Magelang didirikan pada tanggal 11 April 907. Magelang kemudian dikenal sebagai desa bernama Mantyasih, yang sekarang dikenal sebagai Meteseh. Ada tiga prasasti penting sejarah di Magelang, yaitu Poh, Gilikan dan Mantyasih, semua yang ditulis di atas piring tembaga. Poh dan Mantyasih ditulis di bawah pemerintahan Raja Balitung Kerajaan Mataram. Dalam prasasti tersebut, desa Mantyasih dan Glanggang disebutkan. Mereka menjadi Meteseh dan Magelang masing-masing.
Dalam prasasti Mantyasih, disebutkan nama Raja Balitung Watukura Dyah, serta 829 Çaka month Çaitra tanggal 11 Paro-Gelap Paringkelan Tungle, Pasaran Umanis Hari Senais Scara atau Sabtu, yang berarti Sabtu Legi, 11 April 907. The Mantyasih Desa dibuat oleh raja sebagai bebas pajak desa yang dipimpin oleh seorang patih (mirip dengan Perdana Menteri saat ini). Juga disebutkan Gunung Susundara dan Gunung Sumbing wukir yang sekarang dikenal sebagai Gunung Sindoro Sumbing dan Gunung.
Ketika Inggris menjajah Magelang pada abad kedelapan belas, Magelang menjadi pusat pemerintahan dan dibuat untuk tingkat yang sama sebagai kabupaten dengan Mas Ngabehi Danukromo sebagai pemimpin pertama (Bupati). Mas Ngabehi Danukromo dibangun Alun-Alun (town square), bupati tinggal dan masjid. Magelang menjadi ibukota Karesidenan Kedu pada tahun 1818. Setelah Belanda mengalahkan, British Magelang dibuat sentra ekonomi karena lokasinya yang strategis. Pemerintah Belanda membangun minum air tower (dikenal secara lokal sebagai Menara Air Minum) tahun 1918 yang memberikan kota dengan air. Listrik menjadi tersedia pada tahun 1927. Jalan-jalan yang dibuat ulang menggunakan aspal.

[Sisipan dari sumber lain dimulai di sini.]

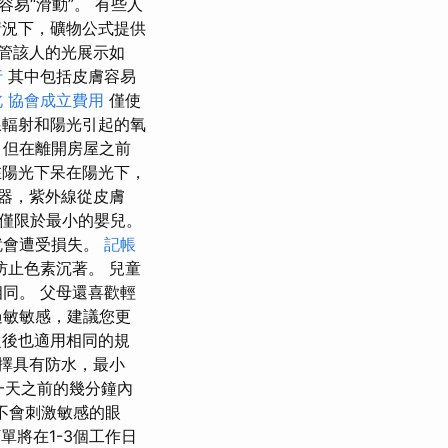
易“滑動”。 有些人
況下，礦物公式提供
管該人的光展示如
行
其中包括皮膚容易
北
協會成立費用
僅使
線輻射和陽光引起的氧
，但在離開房屋之前
在陽光下呆在陽光下，
器，紫外線從皮膚
僅限於最小的嬰兒。
就會遭受損失。
記帳
止色素沉著。 兒童
同。 父母還喜歡輕
過敏敏感，建議您更
後也適用相同的規
擇具有防水，最小
一天之前的幾分鐘內
，不會刺激敏感的眼
單將在1-3個工作日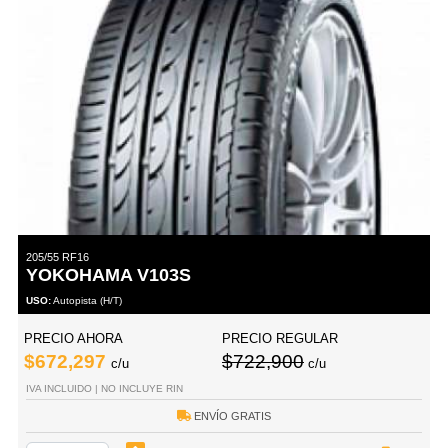
205/55 RF16
YOKOHAMA V103S
USO:
Autopista (H/T)
PRECIO AHORA
PRECIO REGULAR
$672,297
$722,900
c/u
c/u
IVA INCLUIDO | NO INCLUYE RIN
ENVÍO GRATIS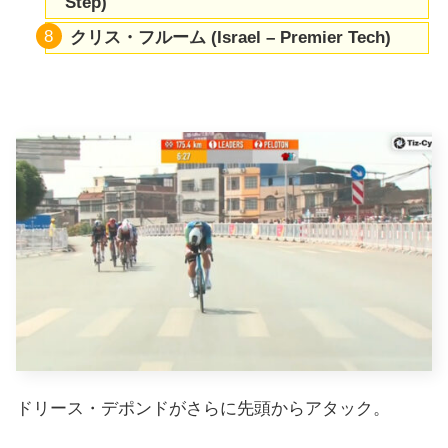
Step)
クリス・フルーム (Israel – Premier Tech)
ドリース・デポンドがさらに先頭からアタック。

Kota ini secara historis menjadi pos militer, dating kembali ke era kolonial Hindia Belanda. Hal ini kemudian bertindak sebagai benteng militer untuk Indonesia pro-kemerdekaan gerakan melawan pemerintah Belanda selama periode resistensi. Saat ini, itu adalah tuan rumah untuk dua landmark militer: Akademi Militer Nasional, dan sekolah militer terkait saja, Taruna Nusantara.
Setelah kemerdekaan Indonesia, Magelang menjadi kotapraja (setingkat kabupaten) dan kemudian kotamadya (tingkat yang sama sebagai kota).
Dalam prasasti Mantyasih, disebutkan nama Raja Balitung Watukura Dyah, serta 829 Çaka month Çaitra tanggal 11 Paro-Gelap Paringkelan Tungle, Pasaran Umanis Hari Senais Scara atau Sabtu, yang berarti Sabtu Legi, 11 April 907. The Mantyasih Desa dibuat oleh raja sebagai bebas pajak desa yang dipimpin oleh seorang patih (mirip dengan Perdana Menteri saat ini). Juga disebutkan Gunung Susundara dan Gunung Sumbing wukir yang sekarang dikenal sebagai Gunung Sindoro Sumbing dan Gunung.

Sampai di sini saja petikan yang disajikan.